List, word for word, each line in the items below that contains the string "HochzeitenNet".

-- Input follows --

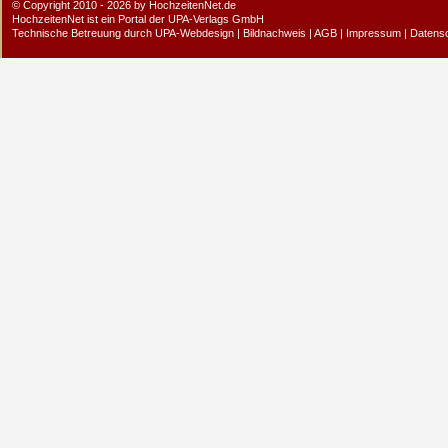
© Copyright 2010 - 2026 by HochzeitenNet.de
HochzeitenNet ist ein Portal der
UPA-Verlags GmbH
Technische Betreuung durch
UPA-Webdesign
|
Bildnachweis
|
AGB
|
Impressum
|
Datens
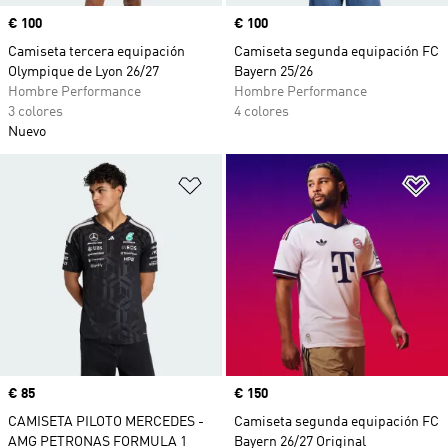
Precio
€ 100
Precio
€ 100
Camiseta tercera equipación
Camiseta segunda equipación FC
Olympique de Lyon 26/27
Bayern 25/26
Hombre Performance
Hombre Performance
3 colores
4 colores
Nuevo
Añadir a la lista de deseos
Añ
Precio
€ 85
Precio
€ 150
CAMISETA PILOTO MERCEDES -
Camiseta segunda equipación FC
AMG PETRONAS FORMULA 1
Bayern 26/27 Original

-- Input concluded --

- **Exercise response**
© Copyright 2010 - 2026 by HochzeitenNet.de
HochzeitenNet ist ein Portal der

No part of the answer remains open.